___ Passage shown

OneCore voices: Use new SpeechSynthesizerOptions properties to set pitch, volume and rate lengths#8934
Conversation
|
Hi, which contract are you looking for? I can test a try build on all Windows 10 releases (10240 included). Thanks.
|
|
I'm totally in support of turning off appendSilence. This makes general navigation around Windows much much better with Onecore. However, turning off punctuation silence in some cases (such as after a comma) seems to not leave enough gap. Though this is different for each voice it seems. Though quickly testing this, I am finding it hard to get used to with Microsoft David for instance. There's a lot of: "Let's eat Grandma" rather than "Let's eat, Grandma" going on. Secondly, I am worried that some users may end up with an unusable NVDA as the rate will now suddenly be too fast. For instance, if their Windows rate was set to a slow value, and they had boosted their NVDA rate up high to compensate, now their NVDA rate will be super fast. True for an expert user the rate would not be that fast, but for a beginner user, it could be too much. And finally, there is of course the issue of the new rate code not being supported on older versions of Windows 10. I wasn't too worried about this before as people should keep their Windows up to date. However, added to the above points, I think it worth noting for future conversation on this PR. I'd really love to take the appendSilence code for 2018.4 at very least. |
Note that Windows server 2016 is stuck at a particular equivalent build of Windows 10, so server 2016 won't support the new rate code. Server 2019 probably will. |
|
In theory, because Server 2019 is based on now disappeared Version 1809 codebase, the new rate code will work in that edition. Ultimately, it depends on which UWP API contract introduced this, because then we can declare which release is compatible (or the one before that). Thanks.
|
|
The PunctuationSilence option is really weird. It seems to remove silence for commas, but doesn't shorten the silence for full stops, ellipses, etc. That's totally the inverse of what I'd ideally want: as it is, the full stops are too long, but the comma pauses aren't so bad. So, I agree on that one. I think I'd prefer to just disable it rather than having a setting, though.
Regarding rate, the only thing I could suggest is that we reset the rate to default if a rate is set. We'd use a flag to determine whether we've already done this and avoid doing it again. That's pretty ugly though. I'm also not sure when I'll be able to work on this, as it'll require a bit of fiddly testing.

______
___ Dataset rows

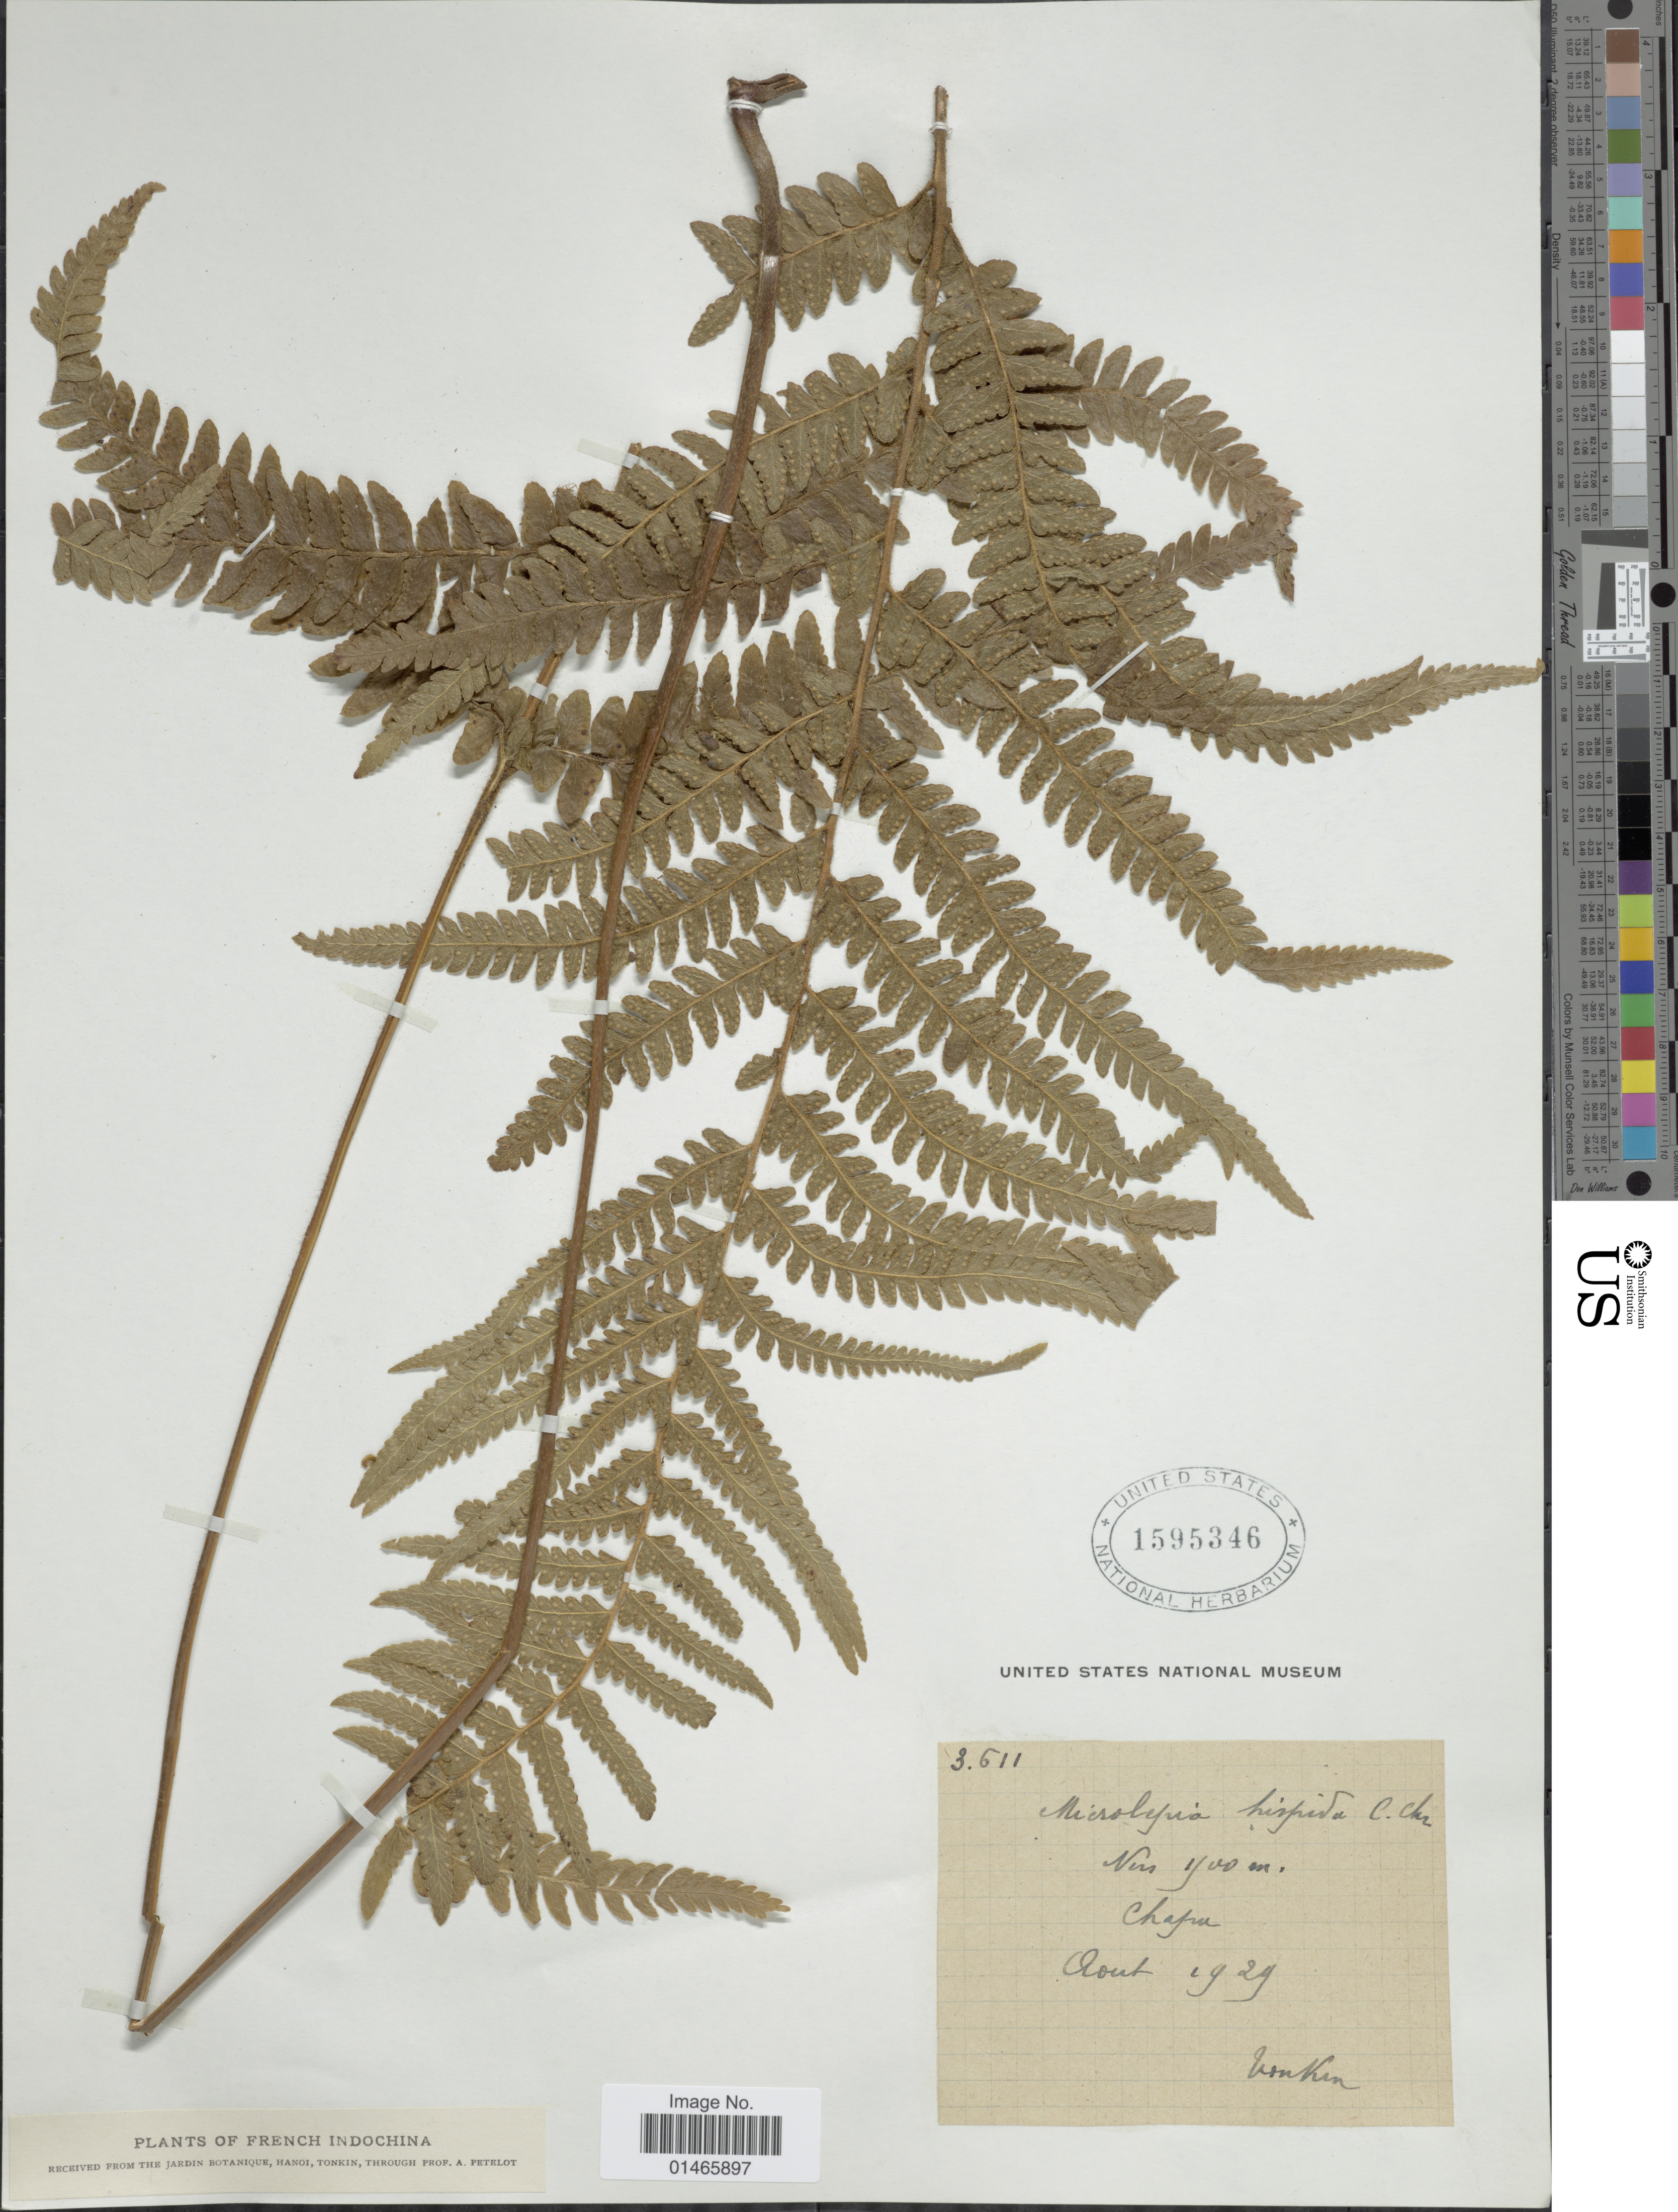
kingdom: Plantae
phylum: Tracheophyta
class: Polypodiopsida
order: Polypodiales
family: Dennstaedtiaceae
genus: Microlepia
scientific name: Microlepia strigosa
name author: (Thunb.) J. Presl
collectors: A. Petelot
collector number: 3611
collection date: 1929-08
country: Vietnam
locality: French Indochina, Tonkin. Chafu [interpreted]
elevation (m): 1500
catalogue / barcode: US 1595346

______

» Aim of the exercise: Translate this sentence from the OneCore voices thread into French: "Regarding rate, the only thing I could suggest is that we reset the rate to default if a rate is set."

» Task output: En ce qui concerne le débit, la seule chose que je pourrais suggérer est que nous réinitialisions le débit à sa valeur par défaut si un débit est défini.